Türk Dünyası ve Müslüman Dünyası Sessiz
Kalmamalı!
Eğer Doğu Türkistan’da rahatça ibadet
edilemiyorsa, ezanlar susturuluyorsa, göklerde TÜRK BAYRAĞI dalgalanmıyorsa ve
biz bunları dert edinmiyorsak demek ki insanlığımız tükenmiş, yaşayan ölüler kervanına katılmışız.
Biz bunca zulmü görüp sessiz kalıyoruz. Biz bu
yaptığımızla, Hz.Ali’nin bahsettiği “dilsiz şeytandan” farksız oluyoruz. Haksızlık
karşısında neden susuyoruz biz?! Ne zaman suskunluğumuz vicdanımızı rahatsız
edecek de konuşacağız?
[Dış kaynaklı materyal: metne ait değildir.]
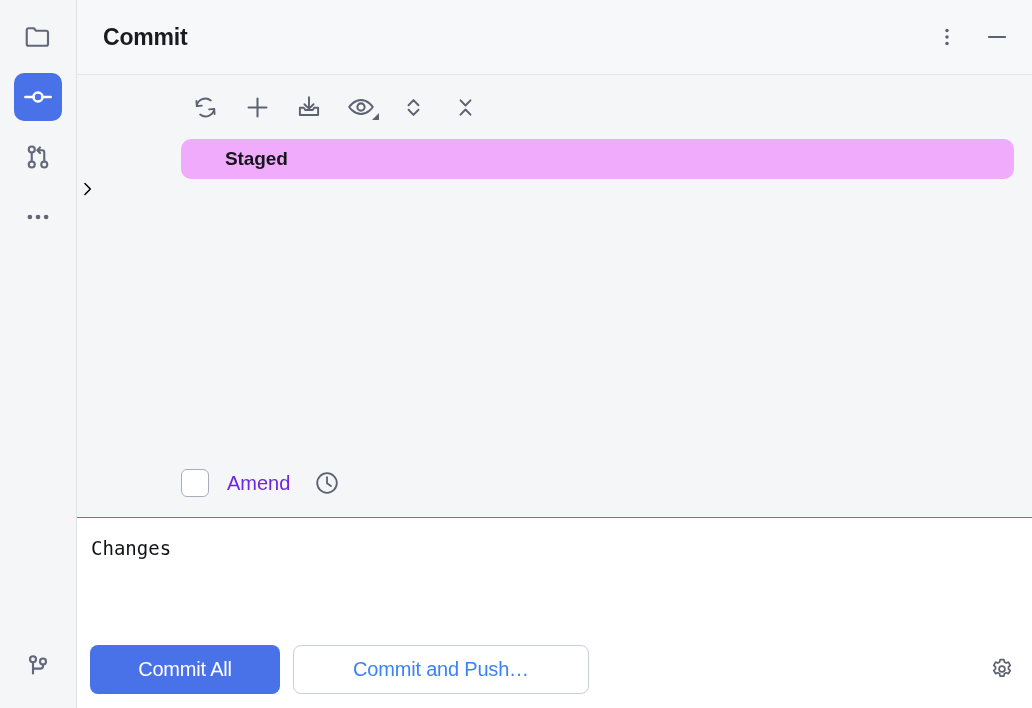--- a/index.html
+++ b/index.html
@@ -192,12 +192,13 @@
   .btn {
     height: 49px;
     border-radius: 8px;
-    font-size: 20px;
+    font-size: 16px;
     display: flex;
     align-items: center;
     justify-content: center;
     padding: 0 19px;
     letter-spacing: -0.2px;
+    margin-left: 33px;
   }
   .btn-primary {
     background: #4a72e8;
Ne zaman savunacağız?
Onların canı yanarken bizim de canımız neden
yanmıyor?! Yani benim kafam almıyor bunu, nasıl hala yaşantımıza devam
edebiliyoruz?! Neden elimizden geleni yapmıyoruz?! Elimizden
çok bir şey gelmiyorsa dualarımıza katalım Doğu Türkistan’ı ve gündemimizden çıkarmayalım...
Türk
hükümeti, olayların adil bir şekilde sonuçlanması
ve akan kanın durdurulması için Çin hükümeti nezdinde harekete geçmesi
gerekmektedir. Bu hareket, Sayın Cumhurbaşkanının Çini ziyareti sırasında ‘Uygurların
Türkiye ve Çin arasında bir köprü olması gerektiği’ yönündeki açıklamalarının
ruhuna uygundur.
Türkiye
bu tür olaylardan ders çıkarıp, belli noktalara aşırı bağımlılıktan kurtulma
politikası ve stratejisi geliştirmelidir. Zira her alanda Türkiye’nin
yaşadığı bağımlılıkların oluşturduğu aşağılık kompleksleri Türk yetkililerini
haklı oldukları konularda dahi sessizliğe itmektedir.
Kampanyaları imzalayarak kardeşlerimize destek olabiliriz. Bu komünist rejime karşı başlatılan pek çok kampanya var. En kuvvetli 3
tanesinin muhatapları;
I.
United Nations Security
Council,
II. T.C. Cumhurbaşkanlığı,
III. Council of Europe anti-torture Committee.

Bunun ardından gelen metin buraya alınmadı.